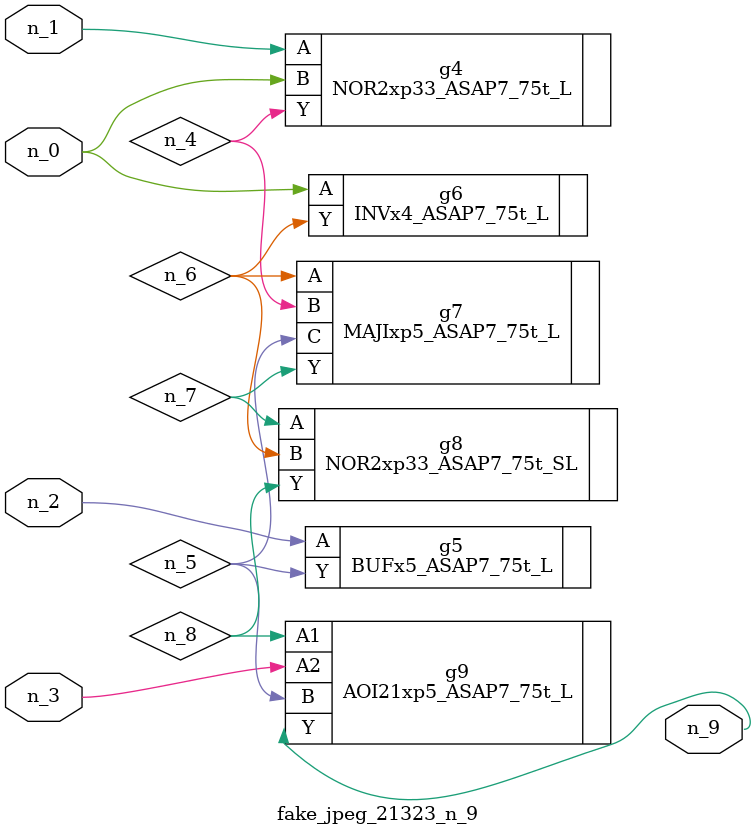
<source format=v>
module fake_jpeg_21323_n_9 (n_0, n_3, n_2, n_1, n_9);

input n_0;
input n_3;
input n_2;
input n_1;

output n_9;

wire n_4;
wire n_8;
wire n_6;
wire n_5;
wire n_7;

NOR2xp33_ASAP7_75t_L g4 ( 
.A(n_1),
.B(n_0),
.Y(n_4)
);

BUFx5_ASAP7_75t_L g5 ( 
.A(n_2),
.Y(n_5)
);

INVx4_ASAP7_75t_L g6 ( 
.A(n_0),
.Y(n_6)
);

MAJIxp5_ASAP7_75t_L g7 ( 
.A(n_6),
.B(n_4),
.C(n_5),
.Y(n_7)
);

NOR2xp33_ASAP7_75t_SL g8 ( 
.A(n_7),
.B(n_6),
.Y(n_8)
);

AOI21xp5_ASAP7_75t_L g9 ( 
.A1(n_8),
.A2(n_3),
.B(n_5),
.Y(n_9)
);


endmodule
</source>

## Problem requirements
The records must come back exactly, with their pictures removed.

## Result of the exercise
<source format=v>
module fake_jpeg_21323_n_9 (n_0, n_3, n_2, n_1, n_9);

input n_0;
input n_3;
input n_2;
input n_1;

output n_9;

wire n_4;
wire n_8;
wire n_6;
wire n_5;
wire n_7;

NOR2xp33_ASAP7_75t_L g4 ( 
.A(n_1),
.B(n_0),
.Y(n_4)
);

BUFx5_ASAP7_75t_L g5 ( 
.A(n_2),
.Y(n_5)
);

INVx4_ASAP7_75t_L g6 ( 
.A(n_0),
.Y(n_6)
);

MAJIxp5_ASAP7_75t_L g7 ( 
.A(n_6),
.B(n_4),
.C(n_5),
.Y(n_7)
);

NOR2xp33_ASAP7_75t_SL g8 ( 
.A(n_7),
.B(n_6),
.Y(n_8)
);

AOI21xp5_ASAP7_75t_L g9 ( 
.A1(n_8),
.A2(n_3),
.B(n_5),
.Y(n_9)
);


endmodule
</source>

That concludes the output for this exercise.